◆ **What to produce**:
Set down each of the following lines again, character for character, with nothing added or left out.

◆ **Data entries**:

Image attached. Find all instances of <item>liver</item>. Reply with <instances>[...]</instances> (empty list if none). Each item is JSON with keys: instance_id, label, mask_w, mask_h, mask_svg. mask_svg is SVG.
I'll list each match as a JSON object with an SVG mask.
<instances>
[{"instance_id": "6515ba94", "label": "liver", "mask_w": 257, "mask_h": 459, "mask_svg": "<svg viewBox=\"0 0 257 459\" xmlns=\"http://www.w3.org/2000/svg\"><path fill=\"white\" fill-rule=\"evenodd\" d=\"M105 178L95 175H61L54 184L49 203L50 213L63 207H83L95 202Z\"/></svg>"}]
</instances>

◆ **Task answer**:
Image attached. Find all instances of <item>liver</item>. Reply with <instances>[...]</instances> (empty list if none). Each item is JSON with keys: instance_id, label, mask_w, mask_h, mask_svg. mask_svg is SVG.
I'll list each match as a JSON object with an SVG mask.
<instances>
[{"instance_id": "6515ba94", "label": "liver", "mask_w": 257, "mask_h": 459, "mask_svg": "<svg viewBox=\"0 0 257 459\" xmlns=\"http://www.w3.org/2000/svg\"><path fill=\"white\" fill-rule=\"evenodd\" d=\"M105 178L95 175H61L54 184L49 203L50 213L63 207H83L95 202Z\"/></svg>"}]
</instances>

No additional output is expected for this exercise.